### Page text
# # # #
Do you like exchanging gifts for Christmas?

With all of the other holiday-themed threads I thought I’d start my own as well.

I like buying gifts for people. But this could be because I keep my gift list very short. My coworkers agreed a couple of years ago that we would only exchange ornaments, which works fine for me - I pick an ornament that sort of suits each of their personalities, and it’s $5-$10 (usually on the lower end of that scale) and I have a tiny office, so…

I only buy for a very few of my friends, and if I am buying you a gift, it’s because I really love you and want to give you one and not because I am obligated.

As for my SO’s family, for years he just assumed the position of the second son and gave them all money. Now that I am in the picture I have happily taken over the gift-buying and wrapping roles. Especially since there are three young children in the family now and it is so much fun to see them open the gifts, but even for the cousins. And amongst the adults, we just give one item per family, so like a box of cookies or some such.

My own family no longer celebrates Christmas and hasn’t since I grew up.

So this year I am giving out less than 20 gifts altogether, and out of those, 5 are ornaments, and 5 are going to be for families, so very little choice involved - just pick the basket of goodies that appeals to me the most.

When I hear about other people who have to buy dozens of gifts I sympathize with them and understand why they hate it so.

So. Do you guys like or hate gift-giving? I know there are people on either sides of the fence on this issue.

Love it! I know I’ll be the odd one out here on the Dope, though, or at least in this thread.

It’s fun, I enjoy looking for good gifts for people, and the people I get gifts for appreciate it. I’m almost done my shopping this year, I just need one more thing for my dad.

I also like surprises, so getting gifts is always fun, of course.

I’m torn.

I like finding that one perfect thing for someone, and seeing their face light up when they open it. That’s priceless. I especially like it if I hear them make some offhand comment about a certain item and I can go back later and get it for them.

OTOH I hate shopping with a passion. I’d rather take a beating than set foot in the mall. (Internet shopping solves some of that for me.) And I hate picking things off a list for someone - it feels forced (although sometimes that is simpler than wracking my brain for something to give).

I don’t like recieving gifts, though. I suspect it’s rooted in whatever it is that makes me dislike compliments. I don’t want attention drawn to me.

I don’t like it at all. I asked my family for years not to buy me presents, but they didn’t stop until I had kids. Now the kids get th presents, and I get ignored as I should.
# # # #
### Data supplied
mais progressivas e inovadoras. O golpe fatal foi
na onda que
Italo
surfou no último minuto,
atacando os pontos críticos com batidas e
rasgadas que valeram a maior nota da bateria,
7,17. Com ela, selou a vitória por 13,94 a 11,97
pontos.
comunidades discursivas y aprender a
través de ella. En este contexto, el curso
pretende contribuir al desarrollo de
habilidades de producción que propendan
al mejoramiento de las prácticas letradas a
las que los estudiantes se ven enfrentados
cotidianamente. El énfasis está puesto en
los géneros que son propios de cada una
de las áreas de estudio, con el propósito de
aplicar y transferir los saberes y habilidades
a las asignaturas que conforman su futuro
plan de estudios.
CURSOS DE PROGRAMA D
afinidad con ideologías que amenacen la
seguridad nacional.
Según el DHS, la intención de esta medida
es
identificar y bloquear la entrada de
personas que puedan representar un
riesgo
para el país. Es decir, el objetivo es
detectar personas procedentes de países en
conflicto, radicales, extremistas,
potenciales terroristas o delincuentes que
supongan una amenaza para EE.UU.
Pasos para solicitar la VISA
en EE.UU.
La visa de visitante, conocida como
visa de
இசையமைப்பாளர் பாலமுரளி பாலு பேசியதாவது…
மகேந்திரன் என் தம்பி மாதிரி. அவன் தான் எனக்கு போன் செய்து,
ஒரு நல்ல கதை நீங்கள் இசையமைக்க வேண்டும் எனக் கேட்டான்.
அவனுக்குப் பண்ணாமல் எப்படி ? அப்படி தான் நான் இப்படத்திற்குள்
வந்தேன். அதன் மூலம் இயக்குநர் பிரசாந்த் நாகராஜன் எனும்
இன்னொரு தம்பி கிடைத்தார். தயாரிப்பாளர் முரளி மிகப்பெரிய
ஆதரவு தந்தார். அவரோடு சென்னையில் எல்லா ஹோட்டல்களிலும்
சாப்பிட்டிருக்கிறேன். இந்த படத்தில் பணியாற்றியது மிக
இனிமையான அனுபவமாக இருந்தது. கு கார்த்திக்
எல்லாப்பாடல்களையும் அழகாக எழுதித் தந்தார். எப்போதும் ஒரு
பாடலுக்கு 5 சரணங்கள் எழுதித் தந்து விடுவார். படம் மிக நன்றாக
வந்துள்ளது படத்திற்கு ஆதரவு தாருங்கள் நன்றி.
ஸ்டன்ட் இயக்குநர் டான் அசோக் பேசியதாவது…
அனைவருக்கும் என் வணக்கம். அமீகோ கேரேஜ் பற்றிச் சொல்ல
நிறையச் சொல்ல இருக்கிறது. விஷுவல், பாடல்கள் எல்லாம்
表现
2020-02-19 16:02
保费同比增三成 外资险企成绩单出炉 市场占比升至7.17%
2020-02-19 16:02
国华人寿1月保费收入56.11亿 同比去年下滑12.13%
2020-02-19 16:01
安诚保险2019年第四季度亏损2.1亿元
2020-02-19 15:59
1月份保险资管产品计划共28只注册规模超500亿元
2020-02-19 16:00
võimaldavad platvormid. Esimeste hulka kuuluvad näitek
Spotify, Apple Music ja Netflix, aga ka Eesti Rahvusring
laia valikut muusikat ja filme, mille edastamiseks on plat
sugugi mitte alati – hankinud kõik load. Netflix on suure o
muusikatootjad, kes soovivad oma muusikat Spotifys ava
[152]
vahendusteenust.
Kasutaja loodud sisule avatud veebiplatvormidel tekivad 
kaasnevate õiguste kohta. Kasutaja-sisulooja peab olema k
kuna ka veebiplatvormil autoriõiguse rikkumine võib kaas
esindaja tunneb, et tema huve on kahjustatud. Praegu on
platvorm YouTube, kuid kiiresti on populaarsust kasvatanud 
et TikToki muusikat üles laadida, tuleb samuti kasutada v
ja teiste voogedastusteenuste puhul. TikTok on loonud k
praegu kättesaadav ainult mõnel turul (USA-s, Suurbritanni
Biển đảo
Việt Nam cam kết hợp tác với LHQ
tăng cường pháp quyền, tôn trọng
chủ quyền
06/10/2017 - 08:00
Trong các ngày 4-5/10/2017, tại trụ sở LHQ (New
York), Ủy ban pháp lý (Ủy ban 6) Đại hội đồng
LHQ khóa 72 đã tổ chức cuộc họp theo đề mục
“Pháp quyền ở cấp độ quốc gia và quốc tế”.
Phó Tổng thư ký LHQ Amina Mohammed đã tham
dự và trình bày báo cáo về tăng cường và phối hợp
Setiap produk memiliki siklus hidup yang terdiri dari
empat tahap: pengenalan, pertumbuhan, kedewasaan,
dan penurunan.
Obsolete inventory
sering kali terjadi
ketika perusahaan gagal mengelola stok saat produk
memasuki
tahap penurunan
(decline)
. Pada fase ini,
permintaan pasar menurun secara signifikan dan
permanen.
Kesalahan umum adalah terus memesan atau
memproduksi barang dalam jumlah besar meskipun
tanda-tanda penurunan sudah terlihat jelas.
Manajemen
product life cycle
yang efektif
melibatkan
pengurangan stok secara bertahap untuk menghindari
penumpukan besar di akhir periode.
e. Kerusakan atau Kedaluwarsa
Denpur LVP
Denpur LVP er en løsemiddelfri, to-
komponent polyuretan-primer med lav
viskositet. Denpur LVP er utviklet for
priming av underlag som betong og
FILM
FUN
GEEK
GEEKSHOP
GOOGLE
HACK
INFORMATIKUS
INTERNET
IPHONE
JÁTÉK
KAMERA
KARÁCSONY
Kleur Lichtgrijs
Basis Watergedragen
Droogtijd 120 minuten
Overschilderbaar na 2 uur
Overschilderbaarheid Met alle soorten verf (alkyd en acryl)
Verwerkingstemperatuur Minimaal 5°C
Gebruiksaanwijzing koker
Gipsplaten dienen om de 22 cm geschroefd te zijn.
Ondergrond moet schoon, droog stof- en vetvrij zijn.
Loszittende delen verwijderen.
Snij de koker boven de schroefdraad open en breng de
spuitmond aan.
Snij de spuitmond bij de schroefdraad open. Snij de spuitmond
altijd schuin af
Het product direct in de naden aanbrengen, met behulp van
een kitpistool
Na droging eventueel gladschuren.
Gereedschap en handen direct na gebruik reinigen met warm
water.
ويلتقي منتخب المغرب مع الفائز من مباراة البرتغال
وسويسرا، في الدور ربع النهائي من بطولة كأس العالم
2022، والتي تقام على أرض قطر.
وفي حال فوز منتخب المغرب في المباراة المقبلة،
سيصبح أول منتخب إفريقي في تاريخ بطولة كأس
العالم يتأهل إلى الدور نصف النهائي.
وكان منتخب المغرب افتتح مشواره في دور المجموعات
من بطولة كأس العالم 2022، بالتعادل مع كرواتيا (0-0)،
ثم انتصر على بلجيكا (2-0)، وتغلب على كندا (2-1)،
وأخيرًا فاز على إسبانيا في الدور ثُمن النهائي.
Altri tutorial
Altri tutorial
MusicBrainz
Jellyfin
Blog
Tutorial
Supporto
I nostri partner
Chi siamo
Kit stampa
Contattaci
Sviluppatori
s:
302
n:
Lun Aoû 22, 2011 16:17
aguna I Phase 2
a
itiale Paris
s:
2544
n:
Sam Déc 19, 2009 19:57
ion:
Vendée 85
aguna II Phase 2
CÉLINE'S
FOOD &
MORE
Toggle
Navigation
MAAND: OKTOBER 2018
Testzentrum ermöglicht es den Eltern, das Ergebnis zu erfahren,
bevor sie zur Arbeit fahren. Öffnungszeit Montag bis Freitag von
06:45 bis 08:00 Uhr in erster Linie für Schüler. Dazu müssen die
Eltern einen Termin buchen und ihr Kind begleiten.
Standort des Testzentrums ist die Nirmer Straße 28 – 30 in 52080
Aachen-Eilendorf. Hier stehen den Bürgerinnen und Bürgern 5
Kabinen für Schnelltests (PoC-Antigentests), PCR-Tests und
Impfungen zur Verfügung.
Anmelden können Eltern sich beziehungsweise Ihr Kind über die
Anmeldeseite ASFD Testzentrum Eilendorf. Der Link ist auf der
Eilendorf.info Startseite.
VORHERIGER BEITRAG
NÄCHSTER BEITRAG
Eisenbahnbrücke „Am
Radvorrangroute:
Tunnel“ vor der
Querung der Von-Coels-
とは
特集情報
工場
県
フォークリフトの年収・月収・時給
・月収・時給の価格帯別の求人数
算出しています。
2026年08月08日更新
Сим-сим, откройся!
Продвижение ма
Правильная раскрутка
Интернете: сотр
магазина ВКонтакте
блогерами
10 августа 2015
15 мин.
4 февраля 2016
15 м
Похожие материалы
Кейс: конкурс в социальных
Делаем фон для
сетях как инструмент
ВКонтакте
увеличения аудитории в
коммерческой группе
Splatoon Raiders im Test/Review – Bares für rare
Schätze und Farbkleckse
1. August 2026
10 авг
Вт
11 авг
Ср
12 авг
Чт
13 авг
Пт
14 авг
# # # #
### What is needed
Summarize the discussion of Christmas gift-giving above in three sentences.

### Task answer
The opening poster likes buying gifts partly because the list is kept very short, with ornaments for coworkers, gifts for only a few friends, and one item per family among the adults on the significant other's side, and then asks whether others like or hate gift-giving. One reply loves it and enjoys looking for good gifts, while another is torn: that person delights in finding the perfect thing for someone but hates shopping and dislikes receiving gifts. A final reply does not like it at all, noting that family members kept buying presents despite years of requests to stop and only stopped once there were kids.